Your goal » Go through the data below line by line and report how many lines contain "bold", giving only that figure.

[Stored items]
******************************

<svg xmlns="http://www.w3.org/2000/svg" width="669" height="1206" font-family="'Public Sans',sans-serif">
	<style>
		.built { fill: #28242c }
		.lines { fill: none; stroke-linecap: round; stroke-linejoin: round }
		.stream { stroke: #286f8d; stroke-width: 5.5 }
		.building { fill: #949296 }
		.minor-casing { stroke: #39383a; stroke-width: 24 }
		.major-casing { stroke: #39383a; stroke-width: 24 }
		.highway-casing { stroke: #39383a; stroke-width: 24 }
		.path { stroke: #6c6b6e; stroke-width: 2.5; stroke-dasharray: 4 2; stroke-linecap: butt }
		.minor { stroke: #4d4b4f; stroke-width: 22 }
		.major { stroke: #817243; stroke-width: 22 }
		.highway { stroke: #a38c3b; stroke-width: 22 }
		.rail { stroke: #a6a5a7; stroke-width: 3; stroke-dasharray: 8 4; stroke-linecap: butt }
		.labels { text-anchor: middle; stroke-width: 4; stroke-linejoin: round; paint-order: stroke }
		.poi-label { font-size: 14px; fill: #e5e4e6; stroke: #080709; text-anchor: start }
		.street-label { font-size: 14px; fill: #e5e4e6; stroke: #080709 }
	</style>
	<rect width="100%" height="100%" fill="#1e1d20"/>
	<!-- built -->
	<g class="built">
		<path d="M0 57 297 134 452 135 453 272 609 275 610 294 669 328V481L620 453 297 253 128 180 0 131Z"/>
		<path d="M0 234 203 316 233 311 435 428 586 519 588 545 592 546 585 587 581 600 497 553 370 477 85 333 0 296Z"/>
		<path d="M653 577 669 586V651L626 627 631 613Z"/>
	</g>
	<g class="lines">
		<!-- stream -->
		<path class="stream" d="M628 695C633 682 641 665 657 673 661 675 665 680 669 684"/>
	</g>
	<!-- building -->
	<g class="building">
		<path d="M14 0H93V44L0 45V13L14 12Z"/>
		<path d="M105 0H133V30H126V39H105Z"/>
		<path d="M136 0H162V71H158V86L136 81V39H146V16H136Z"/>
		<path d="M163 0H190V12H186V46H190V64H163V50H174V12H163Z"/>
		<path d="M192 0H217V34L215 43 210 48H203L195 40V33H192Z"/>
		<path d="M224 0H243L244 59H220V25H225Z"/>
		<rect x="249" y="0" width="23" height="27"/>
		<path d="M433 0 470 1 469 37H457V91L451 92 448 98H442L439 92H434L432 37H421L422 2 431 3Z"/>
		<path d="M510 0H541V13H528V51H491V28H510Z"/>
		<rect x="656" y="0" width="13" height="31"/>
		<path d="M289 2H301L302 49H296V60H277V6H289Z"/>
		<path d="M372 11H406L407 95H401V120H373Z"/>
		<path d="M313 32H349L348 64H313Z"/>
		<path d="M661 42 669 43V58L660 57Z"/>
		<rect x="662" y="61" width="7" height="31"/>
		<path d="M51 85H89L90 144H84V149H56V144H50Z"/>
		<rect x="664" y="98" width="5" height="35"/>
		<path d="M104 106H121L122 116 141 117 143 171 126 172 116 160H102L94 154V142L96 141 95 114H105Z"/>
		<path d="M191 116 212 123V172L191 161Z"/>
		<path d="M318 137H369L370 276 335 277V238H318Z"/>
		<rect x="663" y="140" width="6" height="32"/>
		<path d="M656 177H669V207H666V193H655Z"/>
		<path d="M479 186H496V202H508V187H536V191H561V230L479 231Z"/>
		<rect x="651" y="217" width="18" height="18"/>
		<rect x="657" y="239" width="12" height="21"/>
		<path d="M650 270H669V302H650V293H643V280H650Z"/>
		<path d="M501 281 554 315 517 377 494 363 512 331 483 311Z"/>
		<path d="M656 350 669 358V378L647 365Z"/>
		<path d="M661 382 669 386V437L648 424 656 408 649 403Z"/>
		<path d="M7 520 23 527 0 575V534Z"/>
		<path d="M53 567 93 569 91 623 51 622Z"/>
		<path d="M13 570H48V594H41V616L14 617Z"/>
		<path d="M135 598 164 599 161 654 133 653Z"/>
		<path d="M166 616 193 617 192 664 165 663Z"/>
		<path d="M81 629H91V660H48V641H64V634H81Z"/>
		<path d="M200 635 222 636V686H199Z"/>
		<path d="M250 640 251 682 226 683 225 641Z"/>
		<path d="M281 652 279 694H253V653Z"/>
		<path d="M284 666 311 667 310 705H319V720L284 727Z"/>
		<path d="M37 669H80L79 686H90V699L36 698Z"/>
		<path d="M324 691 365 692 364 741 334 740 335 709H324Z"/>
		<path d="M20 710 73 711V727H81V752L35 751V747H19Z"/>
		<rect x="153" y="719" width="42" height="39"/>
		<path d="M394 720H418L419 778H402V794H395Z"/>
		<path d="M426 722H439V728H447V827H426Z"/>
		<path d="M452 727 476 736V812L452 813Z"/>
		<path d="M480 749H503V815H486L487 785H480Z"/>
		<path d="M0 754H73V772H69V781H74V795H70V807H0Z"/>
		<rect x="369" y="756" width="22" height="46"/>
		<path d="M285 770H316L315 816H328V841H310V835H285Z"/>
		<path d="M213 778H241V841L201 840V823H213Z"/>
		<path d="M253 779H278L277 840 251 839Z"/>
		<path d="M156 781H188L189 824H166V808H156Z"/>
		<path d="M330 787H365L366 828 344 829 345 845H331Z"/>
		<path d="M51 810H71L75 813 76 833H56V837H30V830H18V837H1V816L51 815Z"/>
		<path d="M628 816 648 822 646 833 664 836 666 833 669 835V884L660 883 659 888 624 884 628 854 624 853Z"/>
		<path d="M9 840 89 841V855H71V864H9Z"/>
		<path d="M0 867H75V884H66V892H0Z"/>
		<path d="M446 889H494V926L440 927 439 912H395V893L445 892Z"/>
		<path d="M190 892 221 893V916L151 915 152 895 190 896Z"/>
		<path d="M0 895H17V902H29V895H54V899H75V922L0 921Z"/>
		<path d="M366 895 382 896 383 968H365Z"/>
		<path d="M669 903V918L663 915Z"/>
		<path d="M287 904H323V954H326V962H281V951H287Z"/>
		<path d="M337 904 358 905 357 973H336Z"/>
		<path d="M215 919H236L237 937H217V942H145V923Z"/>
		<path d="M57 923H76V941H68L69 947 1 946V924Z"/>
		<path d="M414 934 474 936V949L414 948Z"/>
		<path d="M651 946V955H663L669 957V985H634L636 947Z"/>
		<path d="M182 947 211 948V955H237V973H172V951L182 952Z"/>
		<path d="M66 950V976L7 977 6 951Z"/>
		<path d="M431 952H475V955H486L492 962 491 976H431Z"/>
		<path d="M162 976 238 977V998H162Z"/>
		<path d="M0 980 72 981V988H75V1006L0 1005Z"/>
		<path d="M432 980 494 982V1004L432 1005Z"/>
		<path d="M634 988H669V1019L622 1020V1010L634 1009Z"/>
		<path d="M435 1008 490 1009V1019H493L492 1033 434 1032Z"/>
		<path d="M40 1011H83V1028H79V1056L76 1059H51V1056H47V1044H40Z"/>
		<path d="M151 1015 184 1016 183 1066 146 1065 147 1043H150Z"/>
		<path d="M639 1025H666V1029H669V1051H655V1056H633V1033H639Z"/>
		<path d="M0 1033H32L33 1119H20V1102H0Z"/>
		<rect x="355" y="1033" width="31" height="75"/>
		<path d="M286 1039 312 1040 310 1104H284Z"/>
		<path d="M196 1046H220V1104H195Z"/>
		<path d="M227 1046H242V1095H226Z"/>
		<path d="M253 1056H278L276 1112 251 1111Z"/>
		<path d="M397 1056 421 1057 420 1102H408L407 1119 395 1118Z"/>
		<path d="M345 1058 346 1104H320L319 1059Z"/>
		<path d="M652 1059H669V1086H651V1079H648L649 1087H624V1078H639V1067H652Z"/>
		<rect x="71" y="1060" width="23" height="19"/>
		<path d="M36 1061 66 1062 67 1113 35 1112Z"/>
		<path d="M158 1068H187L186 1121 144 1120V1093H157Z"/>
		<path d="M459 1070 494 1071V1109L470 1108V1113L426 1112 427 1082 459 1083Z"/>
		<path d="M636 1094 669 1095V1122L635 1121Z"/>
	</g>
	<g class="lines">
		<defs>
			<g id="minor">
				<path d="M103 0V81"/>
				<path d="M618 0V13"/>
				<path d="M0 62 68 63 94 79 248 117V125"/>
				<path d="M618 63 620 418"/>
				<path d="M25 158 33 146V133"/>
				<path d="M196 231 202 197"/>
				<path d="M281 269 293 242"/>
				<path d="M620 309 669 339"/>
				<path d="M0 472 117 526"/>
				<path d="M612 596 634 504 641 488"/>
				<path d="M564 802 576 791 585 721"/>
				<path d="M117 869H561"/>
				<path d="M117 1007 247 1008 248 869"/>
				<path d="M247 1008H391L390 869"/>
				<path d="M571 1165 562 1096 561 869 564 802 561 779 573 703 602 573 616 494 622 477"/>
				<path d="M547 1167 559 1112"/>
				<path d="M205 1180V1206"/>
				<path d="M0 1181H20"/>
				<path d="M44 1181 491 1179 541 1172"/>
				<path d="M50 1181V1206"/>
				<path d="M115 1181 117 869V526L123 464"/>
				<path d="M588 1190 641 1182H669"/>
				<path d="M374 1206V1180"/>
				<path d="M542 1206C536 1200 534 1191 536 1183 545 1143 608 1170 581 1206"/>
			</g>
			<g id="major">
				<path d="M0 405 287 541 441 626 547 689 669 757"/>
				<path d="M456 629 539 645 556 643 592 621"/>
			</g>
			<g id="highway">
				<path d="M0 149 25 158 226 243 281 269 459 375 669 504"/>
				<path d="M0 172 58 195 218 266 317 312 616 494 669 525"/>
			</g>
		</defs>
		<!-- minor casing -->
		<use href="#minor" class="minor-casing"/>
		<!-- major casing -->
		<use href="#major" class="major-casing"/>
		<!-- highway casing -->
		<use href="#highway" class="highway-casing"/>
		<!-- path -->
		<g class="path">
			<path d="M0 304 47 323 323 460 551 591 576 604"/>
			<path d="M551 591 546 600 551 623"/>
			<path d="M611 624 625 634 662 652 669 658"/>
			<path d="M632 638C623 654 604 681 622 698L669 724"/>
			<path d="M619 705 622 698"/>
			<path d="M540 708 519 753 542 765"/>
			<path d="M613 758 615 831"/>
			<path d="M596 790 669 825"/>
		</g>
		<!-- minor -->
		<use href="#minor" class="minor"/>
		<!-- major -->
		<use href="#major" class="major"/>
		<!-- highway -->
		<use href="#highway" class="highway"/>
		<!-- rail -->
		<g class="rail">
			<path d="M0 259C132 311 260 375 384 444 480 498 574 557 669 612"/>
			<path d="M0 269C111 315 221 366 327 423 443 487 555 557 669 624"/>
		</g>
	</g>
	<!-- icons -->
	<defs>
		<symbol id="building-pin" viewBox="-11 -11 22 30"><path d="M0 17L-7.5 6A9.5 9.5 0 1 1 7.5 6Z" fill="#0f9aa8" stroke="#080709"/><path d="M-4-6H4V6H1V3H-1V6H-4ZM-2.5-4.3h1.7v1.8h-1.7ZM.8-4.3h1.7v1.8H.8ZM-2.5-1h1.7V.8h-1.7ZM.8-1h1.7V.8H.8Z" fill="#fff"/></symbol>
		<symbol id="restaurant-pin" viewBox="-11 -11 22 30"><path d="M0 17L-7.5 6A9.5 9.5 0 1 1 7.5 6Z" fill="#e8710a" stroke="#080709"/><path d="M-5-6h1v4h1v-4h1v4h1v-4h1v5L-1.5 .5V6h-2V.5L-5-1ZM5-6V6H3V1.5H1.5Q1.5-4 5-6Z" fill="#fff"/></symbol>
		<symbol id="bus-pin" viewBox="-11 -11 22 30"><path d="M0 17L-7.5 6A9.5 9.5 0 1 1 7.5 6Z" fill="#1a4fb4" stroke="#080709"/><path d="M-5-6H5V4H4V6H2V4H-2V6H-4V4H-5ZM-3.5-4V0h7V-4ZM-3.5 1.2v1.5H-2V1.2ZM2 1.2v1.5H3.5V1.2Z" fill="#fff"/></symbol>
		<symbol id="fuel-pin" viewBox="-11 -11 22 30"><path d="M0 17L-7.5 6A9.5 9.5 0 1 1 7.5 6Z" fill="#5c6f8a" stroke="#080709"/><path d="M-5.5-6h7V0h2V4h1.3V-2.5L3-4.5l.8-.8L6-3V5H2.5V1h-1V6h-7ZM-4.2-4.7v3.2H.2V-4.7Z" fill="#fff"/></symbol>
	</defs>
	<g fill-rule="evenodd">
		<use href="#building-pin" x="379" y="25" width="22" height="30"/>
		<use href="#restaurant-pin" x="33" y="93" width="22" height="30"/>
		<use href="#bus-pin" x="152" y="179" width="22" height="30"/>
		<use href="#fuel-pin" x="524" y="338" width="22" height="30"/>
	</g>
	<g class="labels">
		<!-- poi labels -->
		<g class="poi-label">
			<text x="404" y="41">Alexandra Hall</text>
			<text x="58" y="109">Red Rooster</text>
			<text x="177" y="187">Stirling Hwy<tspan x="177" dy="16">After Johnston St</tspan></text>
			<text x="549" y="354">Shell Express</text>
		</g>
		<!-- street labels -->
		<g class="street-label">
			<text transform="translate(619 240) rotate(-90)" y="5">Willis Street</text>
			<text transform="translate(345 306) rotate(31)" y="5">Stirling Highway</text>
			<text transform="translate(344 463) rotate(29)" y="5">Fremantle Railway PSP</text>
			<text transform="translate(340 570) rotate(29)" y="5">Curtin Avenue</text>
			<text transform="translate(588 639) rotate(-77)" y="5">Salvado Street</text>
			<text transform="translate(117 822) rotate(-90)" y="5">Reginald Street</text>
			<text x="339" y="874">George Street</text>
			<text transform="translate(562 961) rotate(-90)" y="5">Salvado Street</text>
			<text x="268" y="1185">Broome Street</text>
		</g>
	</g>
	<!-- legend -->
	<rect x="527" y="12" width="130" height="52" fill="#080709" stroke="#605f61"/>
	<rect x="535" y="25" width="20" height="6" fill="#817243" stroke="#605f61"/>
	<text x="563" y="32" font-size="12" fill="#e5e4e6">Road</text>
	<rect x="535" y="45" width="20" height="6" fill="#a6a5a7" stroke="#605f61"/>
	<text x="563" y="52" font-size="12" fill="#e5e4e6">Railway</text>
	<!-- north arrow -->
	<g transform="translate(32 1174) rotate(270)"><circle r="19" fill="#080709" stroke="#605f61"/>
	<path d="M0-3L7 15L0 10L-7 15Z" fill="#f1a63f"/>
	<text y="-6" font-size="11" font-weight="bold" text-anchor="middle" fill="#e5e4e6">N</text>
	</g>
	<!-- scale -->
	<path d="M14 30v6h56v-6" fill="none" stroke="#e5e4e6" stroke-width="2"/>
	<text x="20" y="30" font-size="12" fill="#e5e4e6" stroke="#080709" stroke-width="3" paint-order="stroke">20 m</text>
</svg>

******************************

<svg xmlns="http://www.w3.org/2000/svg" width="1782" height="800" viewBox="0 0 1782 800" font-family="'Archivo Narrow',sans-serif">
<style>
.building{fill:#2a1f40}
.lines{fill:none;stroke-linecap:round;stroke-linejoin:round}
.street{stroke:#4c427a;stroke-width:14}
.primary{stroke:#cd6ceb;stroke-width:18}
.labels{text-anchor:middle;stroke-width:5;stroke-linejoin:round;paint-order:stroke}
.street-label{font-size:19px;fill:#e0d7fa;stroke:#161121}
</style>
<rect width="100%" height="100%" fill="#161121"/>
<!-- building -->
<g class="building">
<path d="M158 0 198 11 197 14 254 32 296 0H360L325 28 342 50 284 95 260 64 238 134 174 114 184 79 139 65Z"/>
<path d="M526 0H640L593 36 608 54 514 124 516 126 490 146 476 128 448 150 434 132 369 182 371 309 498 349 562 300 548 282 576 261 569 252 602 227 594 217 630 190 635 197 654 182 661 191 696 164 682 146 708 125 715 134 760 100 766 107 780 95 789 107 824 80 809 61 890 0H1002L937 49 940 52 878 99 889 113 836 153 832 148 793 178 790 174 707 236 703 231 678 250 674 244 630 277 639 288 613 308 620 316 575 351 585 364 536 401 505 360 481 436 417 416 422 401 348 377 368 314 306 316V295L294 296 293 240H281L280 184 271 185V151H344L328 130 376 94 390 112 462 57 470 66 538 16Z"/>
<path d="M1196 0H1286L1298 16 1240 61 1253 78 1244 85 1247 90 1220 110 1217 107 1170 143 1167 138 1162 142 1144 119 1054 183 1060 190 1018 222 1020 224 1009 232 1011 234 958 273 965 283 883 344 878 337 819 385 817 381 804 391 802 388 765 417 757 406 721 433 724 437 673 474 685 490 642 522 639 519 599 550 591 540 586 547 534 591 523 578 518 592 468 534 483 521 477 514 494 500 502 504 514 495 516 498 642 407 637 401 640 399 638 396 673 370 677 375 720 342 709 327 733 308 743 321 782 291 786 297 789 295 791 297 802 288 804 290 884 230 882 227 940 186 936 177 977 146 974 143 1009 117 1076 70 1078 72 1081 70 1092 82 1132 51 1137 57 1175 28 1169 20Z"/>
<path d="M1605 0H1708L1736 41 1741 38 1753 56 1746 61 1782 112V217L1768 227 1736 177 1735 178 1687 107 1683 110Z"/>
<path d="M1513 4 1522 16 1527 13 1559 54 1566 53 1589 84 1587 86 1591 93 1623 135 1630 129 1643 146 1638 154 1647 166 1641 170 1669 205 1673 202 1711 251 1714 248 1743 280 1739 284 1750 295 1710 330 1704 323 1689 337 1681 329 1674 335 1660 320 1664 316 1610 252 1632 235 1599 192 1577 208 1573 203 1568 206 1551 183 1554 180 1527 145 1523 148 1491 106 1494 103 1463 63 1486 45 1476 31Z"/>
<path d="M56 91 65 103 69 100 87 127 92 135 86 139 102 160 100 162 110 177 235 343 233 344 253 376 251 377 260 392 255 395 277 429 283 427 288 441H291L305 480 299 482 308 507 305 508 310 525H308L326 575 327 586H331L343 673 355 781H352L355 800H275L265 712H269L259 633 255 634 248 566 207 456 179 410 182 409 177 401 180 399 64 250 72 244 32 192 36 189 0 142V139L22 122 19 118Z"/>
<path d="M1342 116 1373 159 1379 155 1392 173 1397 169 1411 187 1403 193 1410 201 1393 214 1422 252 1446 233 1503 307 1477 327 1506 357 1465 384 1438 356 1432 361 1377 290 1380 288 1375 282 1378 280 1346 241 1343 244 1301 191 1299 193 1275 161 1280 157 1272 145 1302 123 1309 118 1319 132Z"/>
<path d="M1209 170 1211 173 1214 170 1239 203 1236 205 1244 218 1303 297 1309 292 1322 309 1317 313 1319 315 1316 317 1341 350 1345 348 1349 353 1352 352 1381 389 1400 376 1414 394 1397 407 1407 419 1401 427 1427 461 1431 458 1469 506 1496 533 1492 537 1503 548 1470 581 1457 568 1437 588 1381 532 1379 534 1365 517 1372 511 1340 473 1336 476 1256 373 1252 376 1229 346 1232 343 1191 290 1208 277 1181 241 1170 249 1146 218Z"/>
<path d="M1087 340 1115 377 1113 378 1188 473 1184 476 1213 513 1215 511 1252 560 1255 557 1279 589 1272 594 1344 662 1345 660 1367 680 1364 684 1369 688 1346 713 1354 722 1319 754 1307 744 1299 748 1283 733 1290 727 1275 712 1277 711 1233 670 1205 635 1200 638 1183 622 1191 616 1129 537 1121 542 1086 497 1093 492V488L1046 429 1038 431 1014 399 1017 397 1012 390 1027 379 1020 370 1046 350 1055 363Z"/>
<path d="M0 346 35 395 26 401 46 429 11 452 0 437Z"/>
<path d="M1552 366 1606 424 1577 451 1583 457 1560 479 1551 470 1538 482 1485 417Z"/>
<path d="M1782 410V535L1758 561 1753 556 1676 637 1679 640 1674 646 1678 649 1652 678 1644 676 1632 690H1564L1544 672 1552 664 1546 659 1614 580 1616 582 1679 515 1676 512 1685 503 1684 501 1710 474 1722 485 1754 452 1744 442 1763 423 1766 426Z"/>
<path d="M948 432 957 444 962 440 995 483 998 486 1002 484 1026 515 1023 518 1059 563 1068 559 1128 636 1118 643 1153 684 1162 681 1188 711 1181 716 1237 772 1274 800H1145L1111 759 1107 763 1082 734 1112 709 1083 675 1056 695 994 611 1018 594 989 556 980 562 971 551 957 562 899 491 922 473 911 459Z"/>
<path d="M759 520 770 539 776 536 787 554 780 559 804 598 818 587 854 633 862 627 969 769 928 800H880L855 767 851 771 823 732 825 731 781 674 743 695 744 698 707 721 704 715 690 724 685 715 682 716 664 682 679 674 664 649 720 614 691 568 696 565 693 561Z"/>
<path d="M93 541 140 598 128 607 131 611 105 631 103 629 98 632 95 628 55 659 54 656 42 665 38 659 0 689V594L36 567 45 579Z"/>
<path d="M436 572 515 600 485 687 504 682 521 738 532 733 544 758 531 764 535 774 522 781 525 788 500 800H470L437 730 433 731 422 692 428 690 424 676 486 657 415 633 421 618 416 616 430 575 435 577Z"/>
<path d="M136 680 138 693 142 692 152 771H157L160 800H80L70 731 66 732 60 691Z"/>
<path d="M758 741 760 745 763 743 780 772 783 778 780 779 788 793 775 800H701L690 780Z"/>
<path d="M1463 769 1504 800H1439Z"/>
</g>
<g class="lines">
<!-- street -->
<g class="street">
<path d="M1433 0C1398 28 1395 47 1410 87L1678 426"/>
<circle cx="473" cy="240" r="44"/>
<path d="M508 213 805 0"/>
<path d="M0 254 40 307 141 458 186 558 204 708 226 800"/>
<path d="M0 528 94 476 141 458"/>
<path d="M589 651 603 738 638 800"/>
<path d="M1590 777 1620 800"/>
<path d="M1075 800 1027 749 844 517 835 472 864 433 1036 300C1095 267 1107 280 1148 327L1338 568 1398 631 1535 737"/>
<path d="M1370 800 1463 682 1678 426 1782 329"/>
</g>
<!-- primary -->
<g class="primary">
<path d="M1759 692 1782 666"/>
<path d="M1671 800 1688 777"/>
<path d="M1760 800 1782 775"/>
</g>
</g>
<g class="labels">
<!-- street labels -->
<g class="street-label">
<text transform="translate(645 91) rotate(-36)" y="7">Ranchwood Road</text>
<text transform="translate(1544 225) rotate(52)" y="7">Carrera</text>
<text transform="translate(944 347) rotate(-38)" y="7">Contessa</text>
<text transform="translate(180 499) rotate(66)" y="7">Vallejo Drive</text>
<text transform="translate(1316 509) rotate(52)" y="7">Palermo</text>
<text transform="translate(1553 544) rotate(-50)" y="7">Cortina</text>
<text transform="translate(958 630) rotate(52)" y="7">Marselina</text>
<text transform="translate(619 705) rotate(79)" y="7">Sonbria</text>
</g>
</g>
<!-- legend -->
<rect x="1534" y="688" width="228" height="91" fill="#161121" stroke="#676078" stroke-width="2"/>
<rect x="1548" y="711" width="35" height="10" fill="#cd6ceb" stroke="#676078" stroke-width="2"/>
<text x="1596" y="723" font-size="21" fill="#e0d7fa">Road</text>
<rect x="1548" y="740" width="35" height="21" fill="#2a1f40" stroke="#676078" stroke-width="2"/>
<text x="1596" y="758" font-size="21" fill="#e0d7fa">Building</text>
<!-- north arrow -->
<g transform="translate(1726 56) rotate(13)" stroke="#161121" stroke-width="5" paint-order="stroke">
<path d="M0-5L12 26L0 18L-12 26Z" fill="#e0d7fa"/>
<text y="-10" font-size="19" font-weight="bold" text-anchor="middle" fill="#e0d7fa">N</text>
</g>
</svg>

******************************

Result of the exercise » 2